The next 4-7 years may see a virtually “Flat” appreciation rate with perhaps small baby-steps of increases. How to build equity other than appreciation–how about the OLD FASHIONED WAY? Equity Build up by paying DOWN your mortgage. Novel concept huh? Check out the numbers below between the rapid pay-off 15 year old (remember, shorter the amortization period, the QUICKER your loan will be paid off but the HIGHER your monthly payment will be) and the longer, traditional 30 Year Amortization schedule. It’s pretty dramatic to say the least!
15 Year Amortization Schedule
30 Year Amortization Schedule
These payments are based on a $300,000 loan amount. The 15 Year Amortized loan is at 3.75% . The 30 Year Amortization loan is for 4.25% MAJOR difference between 15 year vs 30 year amortization schedules? Your monthly payment is approx 31% HIGHER or in this case $705.85 more per month as it has a shorter time (15 year) BUT the savings of the quicker pay-off schedule are breathtaking! At the end of 5 years you will owe 71% of your beginning balance with the 15 year loan—the 30 year? You’ll still owe 90.5%!! Or at the end of 5 years with a 15 year loan you’ll have dramatic equity BUILD UP (very crucial in a flat market!) of $84,973 vs. $28,601 with a traditional 30 year loan! That’s a whopping $56,000+ difference!

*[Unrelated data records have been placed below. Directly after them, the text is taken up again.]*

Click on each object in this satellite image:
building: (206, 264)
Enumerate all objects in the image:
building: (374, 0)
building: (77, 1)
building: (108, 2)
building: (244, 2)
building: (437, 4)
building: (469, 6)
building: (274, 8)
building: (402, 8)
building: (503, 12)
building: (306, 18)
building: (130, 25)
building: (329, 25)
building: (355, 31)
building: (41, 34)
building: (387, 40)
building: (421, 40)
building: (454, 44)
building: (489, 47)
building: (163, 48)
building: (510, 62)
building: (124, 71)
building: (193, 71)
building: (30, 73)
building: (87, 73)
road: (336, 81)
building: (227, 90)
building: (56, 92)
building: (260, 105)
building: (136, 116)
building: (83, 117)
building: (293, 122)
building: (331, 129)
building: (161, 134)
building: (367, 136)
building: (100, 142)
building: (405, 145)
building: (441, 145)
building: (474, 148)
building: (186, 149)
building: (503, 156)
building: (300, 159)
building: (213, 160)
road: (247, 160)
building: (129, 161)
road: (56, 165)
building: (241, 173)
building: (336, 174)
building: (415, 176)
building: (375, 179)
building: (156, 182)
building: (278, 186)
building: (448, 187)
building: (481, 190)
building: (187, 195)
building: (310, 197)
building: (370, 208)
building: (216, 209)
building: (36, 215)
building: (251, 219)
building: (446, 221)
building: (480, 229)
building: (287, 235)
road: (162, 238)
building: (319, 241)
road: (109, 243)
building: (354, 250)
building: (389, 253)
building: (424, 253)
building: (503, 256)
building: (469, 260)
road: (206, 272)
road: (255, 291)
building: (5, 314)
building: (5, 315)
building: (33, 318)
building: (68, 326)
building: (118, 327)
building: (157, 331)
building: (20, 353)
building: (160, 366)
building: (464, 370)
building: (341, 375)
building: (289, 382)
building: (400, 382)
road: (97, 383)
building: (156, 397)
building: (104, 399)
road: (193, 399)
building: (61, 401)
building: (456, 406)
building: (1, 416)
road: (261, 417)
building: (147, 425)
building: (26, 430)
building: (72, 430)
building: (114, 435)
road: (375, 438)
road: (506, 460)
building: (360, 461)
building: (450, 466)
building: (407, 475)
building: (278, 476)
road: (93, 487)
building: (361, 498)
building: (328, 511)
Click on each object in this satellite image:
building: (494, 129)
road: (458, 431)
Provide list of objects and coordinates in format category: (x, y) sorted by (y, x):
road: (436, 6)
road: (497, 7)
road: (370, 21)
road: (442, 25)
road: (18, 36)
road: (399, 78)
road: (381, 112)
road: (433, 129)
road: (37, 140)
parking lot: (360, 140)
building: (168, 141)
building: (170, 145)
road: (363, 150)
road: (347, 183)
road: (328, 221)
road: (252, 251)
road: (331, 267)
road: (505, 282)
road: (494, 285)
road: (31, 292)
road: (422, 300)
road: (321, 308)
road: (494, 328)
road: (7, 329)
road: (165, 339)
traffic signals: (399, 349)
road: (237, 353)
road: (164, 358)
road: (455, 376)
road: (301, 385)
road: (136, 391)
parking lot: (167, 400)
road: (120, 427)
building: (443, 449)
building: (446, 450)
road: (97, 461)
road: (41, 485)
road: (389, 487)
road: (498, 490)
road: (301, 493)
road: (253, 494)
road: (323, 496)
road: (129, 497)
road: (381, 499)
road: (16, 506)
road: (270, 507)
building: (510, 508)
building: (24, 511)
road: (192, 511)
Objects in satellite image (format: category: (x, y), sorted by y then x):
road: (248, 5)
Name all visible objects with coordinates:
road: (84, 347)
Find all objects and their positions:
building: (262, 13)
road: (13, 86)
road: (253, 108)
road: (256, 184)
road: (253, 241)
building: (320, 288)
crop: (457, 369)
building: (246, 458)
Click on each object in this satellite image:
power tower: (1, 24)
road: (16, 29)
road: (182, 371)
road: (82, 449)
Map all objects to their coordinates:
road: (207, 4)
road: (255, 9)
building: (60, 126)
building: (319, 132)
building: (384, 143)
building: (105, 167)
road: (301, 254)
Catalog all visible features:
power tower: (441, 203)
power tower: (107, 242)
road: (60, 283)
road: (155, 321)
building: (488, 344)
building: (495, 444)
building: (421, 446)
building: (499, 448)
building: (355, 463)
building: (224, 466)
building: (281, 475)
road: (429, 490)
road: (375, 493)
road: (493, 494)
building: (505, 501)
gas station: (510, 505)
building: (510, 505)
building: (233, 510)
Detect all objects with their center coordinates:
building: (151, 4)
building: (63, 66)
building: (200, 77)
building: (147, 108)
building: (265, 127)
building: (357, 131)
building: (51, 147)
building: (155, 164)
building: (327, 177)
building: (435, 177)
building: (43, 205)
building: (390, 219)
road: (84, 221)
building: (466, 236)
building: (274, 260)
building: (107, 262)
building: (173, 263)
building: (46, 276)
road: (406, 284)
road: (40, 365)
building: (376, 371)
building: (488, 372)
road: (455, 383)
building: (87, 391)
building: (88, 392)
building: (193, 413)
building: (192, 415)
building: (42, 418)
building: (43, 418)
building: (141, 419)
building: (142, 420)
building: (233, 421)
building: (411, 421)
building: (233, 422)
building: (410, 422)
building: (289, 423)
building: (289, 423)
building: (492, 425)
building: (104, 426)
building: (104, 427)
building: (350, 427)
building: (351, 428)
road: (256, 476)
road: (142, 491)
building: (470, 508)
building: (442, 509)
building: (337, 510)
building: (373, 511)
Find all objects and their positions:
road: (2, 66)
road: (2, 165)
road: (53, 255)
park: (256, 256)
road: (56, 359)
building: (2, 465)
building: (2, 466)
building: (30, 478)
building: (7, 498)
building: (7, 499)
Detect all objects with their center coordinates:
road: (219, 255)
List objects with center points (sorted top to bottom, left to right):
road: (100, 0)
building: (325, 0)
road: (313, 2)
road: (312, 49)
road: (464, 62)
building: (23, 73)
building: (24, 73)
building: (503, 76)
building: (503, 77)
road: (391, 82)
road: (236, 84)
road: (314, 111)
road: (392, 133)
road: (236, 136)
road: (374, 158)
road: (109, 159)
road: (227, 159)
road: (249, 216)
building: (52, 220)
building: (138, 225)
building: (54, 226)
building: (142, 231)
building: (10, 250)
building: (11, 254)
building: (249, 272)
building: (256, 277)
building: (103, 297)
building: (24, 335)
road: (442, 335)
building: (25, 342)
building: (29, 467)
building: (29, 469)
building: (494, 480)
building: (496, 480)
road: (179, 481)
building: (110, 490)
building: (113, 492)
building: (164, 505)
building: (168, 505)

Just Imagaine—Mid 30’s, buying your first home, good income, can afford the difference in the payments and when you’re at the ancient age of 50 your HOME IS PAID OFF!! And THAT DAY WILL COME!! Or the same can be said for the 50 year old, peak income years, refinance, do a 15 year OR JUST START MAKING 15 YEAR PAYMENTS!! Retirement and the home is paid off.
Just look at the column under “Principal” and note it is approx 3 to 1 in the amount of money PAID down per month on the loan balance! If you can afford the extra monthly payment give this a hard, long look!